### WHAT THE EXERCISE ASKS
Repeat every entry exactly as it stands. Omit the images.

--------------------

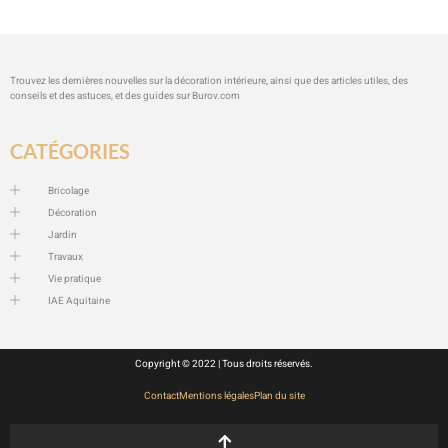
Trouvez les dernières nouvelles sur la décoration intérieure, ainsi que des articles utiles, des
conseils et des astuces, et des guides sur
Burov.com
CATÉGORIES
Bricolage
Décoration
Jardin
Travaux
Vie pratique
IAE Aquitaine
Copyright © 2022 | Tous droits réservés.
Contact
Mentions légales
Plan du site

--------------------

### OUTPUT OF THE TASK
Trouvez les dernières nouvelles sur la décoration intérieure, ainsi que des articles utiles, des
conseils et des astuces, et des guides sur
Burov.com
CATÉGORIES
Bricolage
Décoration
Jardin
Travaux
Vie pratique
IAE Aquitaine
Copyright © 2022 | Tous droits réservés.
Contact
Mentions légales
Plan du site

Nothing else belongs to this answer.